** DOCUMENT EXTRACT follows **

Method overview taken from: http://erminej.msl.ubc.ca/help/tutorials/running-an-analysis-correlation/

corr(
  expression,
  annotation = NULL,
  aspects = c("Molecular Function", "Cellular Component", "Biological Process"),
  iterations = 10000,
  geneReplicates = c("mean", "best"),
  pAdjust = c("FDR", "Bonferroni"),
  geneSetDescription = "Latest_GO",
  customGeneSets = NULL,
  minClassSize = 20,
  maxClassSize = 200,
  output = NULL,
  return = TRUE
)

Arguments

expression

A file path or a data frame. Expression data. (test = CORR only) Necesary correlation anaylsis. See http://erminej.msl.ubc.ca/help/input-files/gene-expression-profiles/ for data format

annotation

Annotation. A file path, a data.frame or a platform short name (eg. GPL127). If given a platform short name it will be downloaded from annotation repository of Pavlidis Lab (https://gemma.msl.ubc.ca/annots/). To get a list of available annotations, use listGemmaAnnotations. Note that if there is a file or folder with the same name as the platform name in the directory, that file will be read instead of getting a copy from Pavlidis Lab. If this file isn't a valid annotation file, the function will fail. If providing a custom annotation file, see makeAnnotation to do it from R or erminej.msl.ubc.ca/help/input-files/gene-annotations/ to do it manually.

If you are providing a custom gene set, you can leave annotation as NULL

aspects

Character vector. Which Go aspects to include in the analysis. Can be in long form (eg. 'Molecular Function') or short form (eg. c('M','C','B'))

iterations

Number of iterations. We suggest a starting value of 10000 iterations. When you decide on parameters you like, we recommend a larger number of iterations (perhaps 200,000 or more). This is to get sufficient precision in the p-values to make multiple-test correction work correctly. (test = GSR CORR and precRecall methods only)

geneReplicates

What to do when genes have multiple scores in input file (due to multiple probes per gene)

pAdjust

Which multiple test correction method to use. Can be "FDR" or 'Westfall-Young' (slower).

** End of DOCUMENT EXTRACT **
** STORED DATA follows **

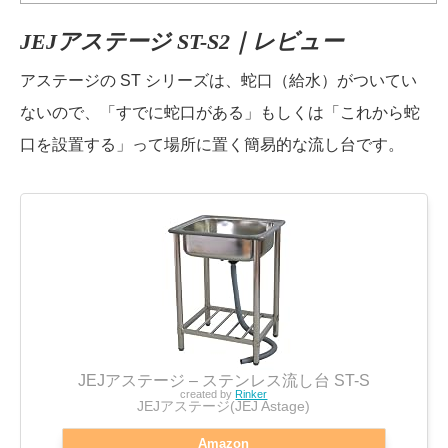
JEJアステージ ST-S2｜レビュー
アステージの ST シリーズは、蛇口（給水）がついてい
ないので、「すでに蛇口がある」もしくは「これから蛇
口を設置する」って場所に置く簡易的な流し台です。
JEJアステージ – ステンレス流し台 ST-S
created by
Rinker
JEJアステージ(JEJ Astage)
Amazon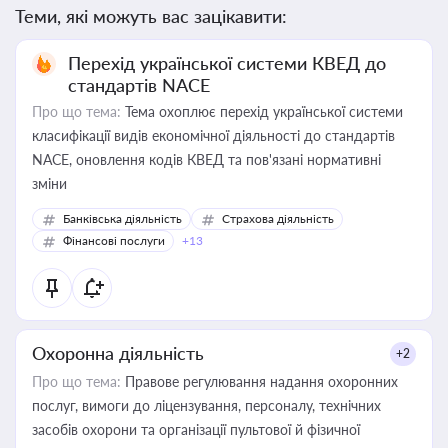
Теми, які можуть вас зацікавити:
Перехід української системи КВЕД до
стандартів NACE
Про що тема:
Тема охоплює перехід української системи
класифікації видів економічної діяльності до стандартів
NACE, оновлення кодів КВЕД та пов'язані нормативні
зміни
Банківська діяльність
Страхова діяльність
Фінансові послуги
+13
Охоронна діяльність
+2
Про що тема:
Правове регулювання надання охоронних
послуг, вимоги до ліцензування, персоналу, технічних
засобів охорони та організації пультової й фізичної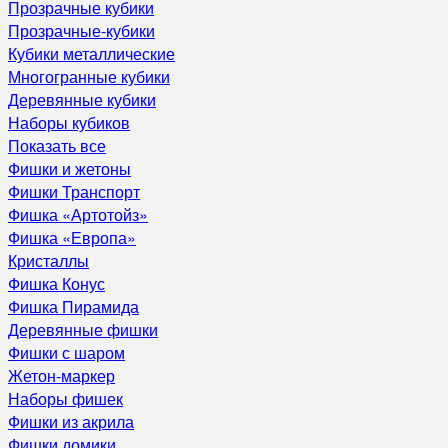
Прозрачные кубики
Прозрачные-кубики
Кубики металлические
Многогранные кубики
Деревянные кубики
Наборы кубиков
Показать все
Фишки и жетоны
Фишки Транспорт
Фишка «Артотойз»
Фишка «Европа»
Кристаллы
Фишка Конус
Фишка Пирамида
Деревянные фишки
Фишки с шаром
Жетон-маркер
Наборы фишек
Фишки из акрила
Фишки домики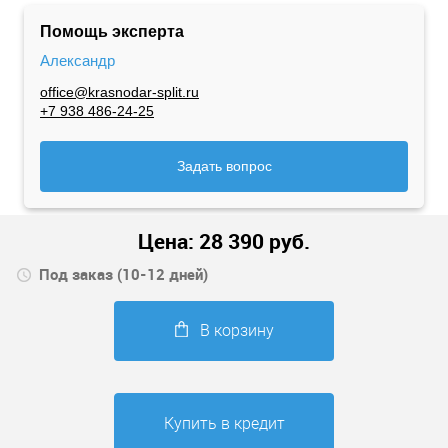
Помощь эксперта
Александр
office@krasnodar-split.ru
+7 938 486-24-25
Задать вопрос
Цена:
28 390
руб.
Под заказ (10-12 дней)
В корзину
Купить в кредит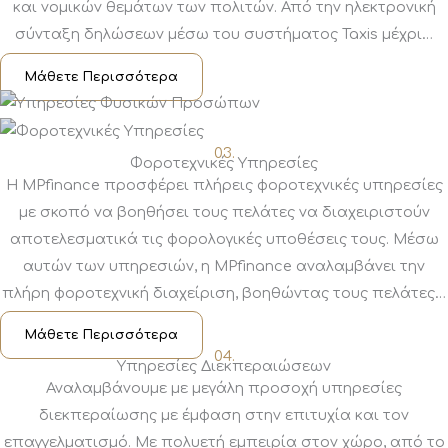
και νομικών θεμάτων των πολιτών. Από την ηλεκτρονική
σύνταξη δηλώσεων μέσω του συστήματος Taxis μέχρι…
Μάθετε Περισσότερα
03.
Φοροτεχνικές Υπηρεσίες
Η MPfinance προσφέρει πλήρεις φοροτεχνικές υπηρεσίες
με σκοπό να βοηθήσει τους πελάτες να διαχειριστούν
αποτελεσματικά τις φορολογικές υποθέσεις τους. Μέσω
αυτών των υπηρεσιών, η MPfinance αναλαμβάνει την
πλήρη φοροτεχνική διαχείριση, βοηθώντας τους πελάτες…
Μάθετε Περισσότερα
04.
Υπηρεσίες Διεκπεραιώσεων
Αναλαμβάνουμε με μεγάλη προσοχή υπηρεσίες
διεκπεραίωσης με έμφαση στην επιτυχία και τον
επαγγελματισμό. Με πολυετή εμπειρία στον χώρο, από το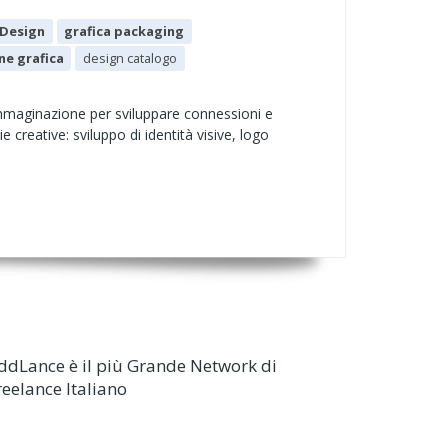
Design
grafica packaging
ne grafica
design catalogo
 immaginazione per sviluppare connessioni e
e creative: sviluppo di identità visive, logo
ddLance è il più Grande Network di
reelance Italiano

** End of STORED DATA **
** STORED DATA follows **

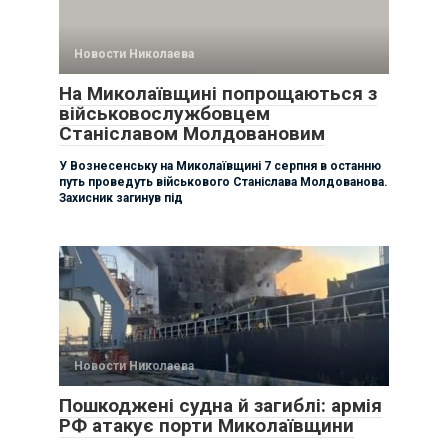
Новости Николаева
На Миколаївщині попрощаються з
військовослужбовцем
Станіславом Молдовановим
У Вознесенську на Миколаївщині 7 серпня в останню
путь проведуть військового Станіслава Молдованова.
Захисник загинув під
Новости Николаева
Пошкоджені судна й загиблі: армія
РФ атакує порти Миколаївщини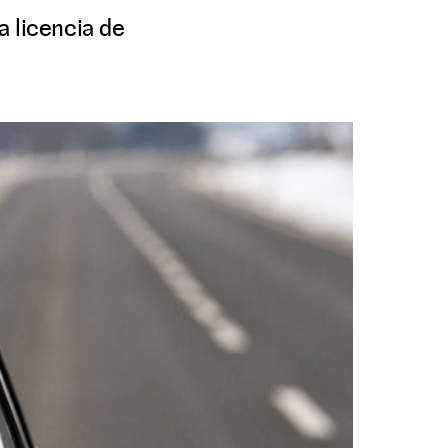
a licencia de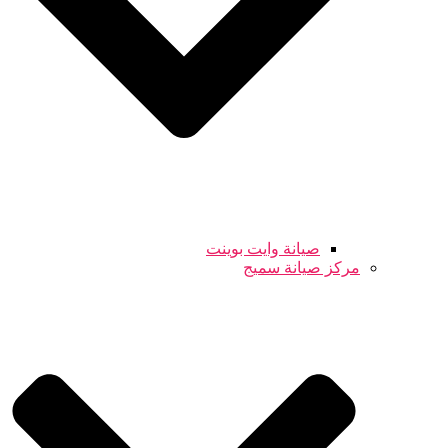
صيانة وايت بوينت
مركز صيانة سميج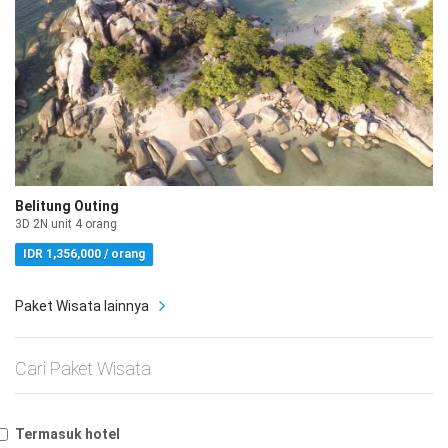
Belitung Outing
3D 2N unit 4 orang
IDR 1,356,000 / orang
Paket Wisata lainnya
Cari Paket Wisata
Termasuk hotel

** End of STORED DATA **

* _COMPLETE THE FOLLOWING_
- 1) In the corr function documentation, list every argument that has a description under the "Arguments" heading, in the order they appear.
- 2) Extend the corr function documentation, picking up after its final sentence.

* _ANSWER LIST_
- 1) expression, annotation, aspects, iterations, geneReplicates, pAdjust

- 2)
geneSetDescription

"Latest_GO", a file path that leads to a GO XML or OBO file or a URL that leads to a go ontology file that ends with rdf-xml.gz.

If you left annotation as NULL and provided customGeneSets, this argument is not required and will default to NULL. Otherwise, by default it'll be set to "Latest_GO" which downloads the latest available GO XML file. This option won't work without an internet connection. To get a frozen file that you can use later, see goToday, goAtDate and getGoDates. See http://erminej.msl.ubc.ca/help/input-files/gene-set-descriptions/ for details.

customGeneSets

Path to a directory that contains custom gene set files, paths to custom gene set files themselves or a named list of character strings. Use this option to create your own gene sets. If you provide directory you can specify probes or gene symbols to include in your gene sets. See http://erminej.msl.ubc.ca/help/input-files/gene-sets/ for information about format for this file. If you are providing a list, only gene symbols are accepted.

minClassSize

minimum class size

maxClassSize

maximum class size

output

Output file name.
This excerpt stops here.